What is a SOC 2 Type 2 examination?
A System and Organization Controls (SOC) 2 examination inspects the controls at an organization relevant to the applicable Trust Services Categories (TSCs). In August 2020, PingCAP announced the successful completion of our SOC 2 Type 1 examination conducted by Schellman & Company, LLC, attesting to the suitable design of PingCAP’s controls to meet the requirements of the Security, Availability, and Confidentiality TSCs. While a SOC 2 Type 1 report provides customers a level of assurance of the controls in place as of the report date, a SOC 2 Type 2 examination offers greater assurance that the designed controls operated effectively over a period of time (i.e., the report review period). After an independent auditor has performed audit testing of each control, an attestation report is produced with detailed information on how the controls operated and whether there were any lapses in control maintenance. Customers often utilize these reports as an efficient alternative to security questionnaires when meeting their own compliance requirements.
What is included in PingCAP’s SOC 2 report?

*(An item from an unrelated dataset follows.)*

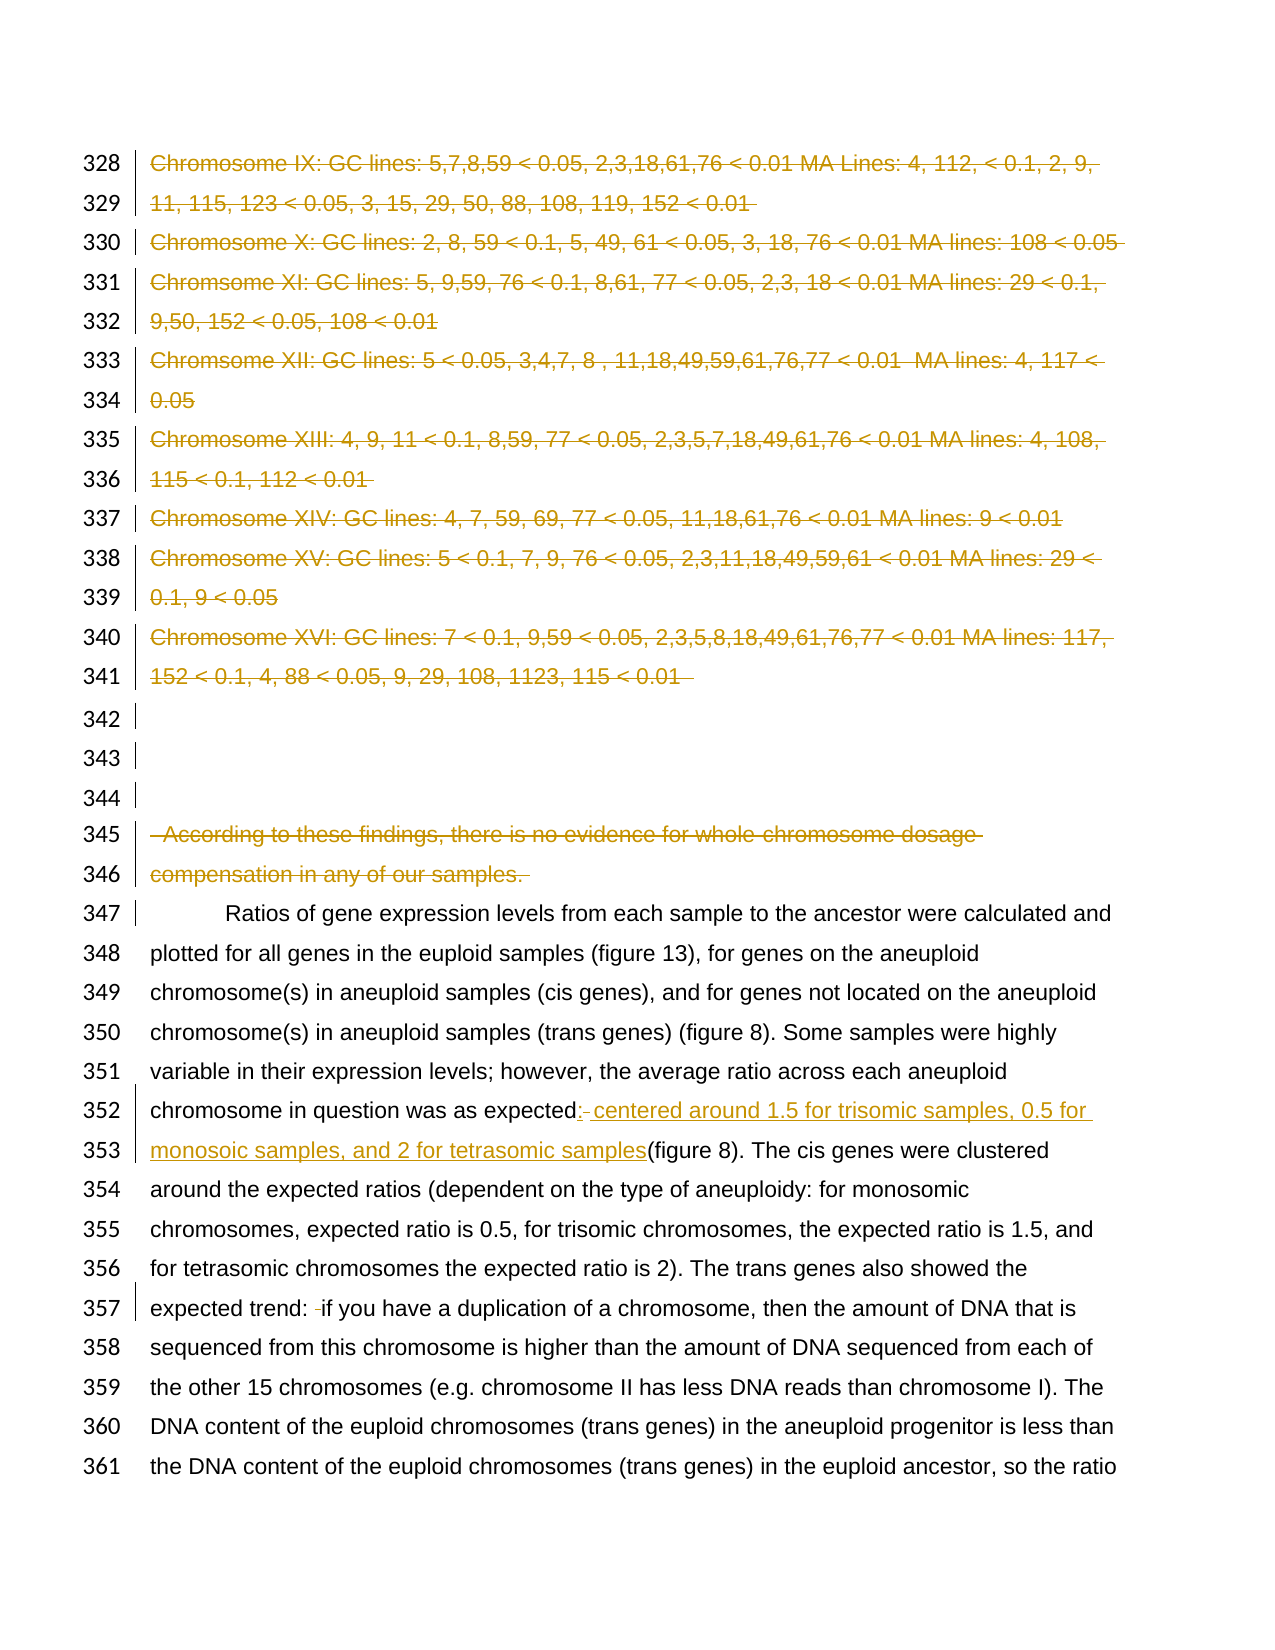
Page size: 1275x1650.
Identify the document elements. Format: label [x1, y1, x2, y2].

The report contains descriptions of PingCAP’s various controls designed to ensure the security, availability, and confidentiality of the TiDB Cloud service. Details on the infrastructure, software, data, people, and processes that support these controls are also provided so readers can understand how the PingCAP team protects customers’ data and keeps the TiDB Cloud service running. Lastly, the results of the controls testing are included so customers can make informed decisions. Below are a few examples of the types of controls covered in the report:
- Security and availability monitoring
- Vulnerability management
- Access control to production environments
- Employee onboarding and termination procedures
- Endpoint protection
- Risk assessments
- Customer communications
- Incident response and disaster recovery
If you are interested in learning more about PingCAP’s extensive compliance program, you can request a copy of the full report from your account representative.
What is next?
While PingCAP is extremely proud to have completed our first Type 2 examination, we understand that the work does not stop here. PingCAP is committed to demonstrating our SOC 2 compliance through continuous examinations in the future. As PingCAP continues to develop the TiDB Cloud service, PingCAP is devoted to further maturing our compliance program so that our customers can deploy a trusted and secure cloud database platform-as-a-service, without missing a beat. Continuous examinations are a great way to identify room for improvement so that we not only earn our customers’ trust but continue to strengthen it over time.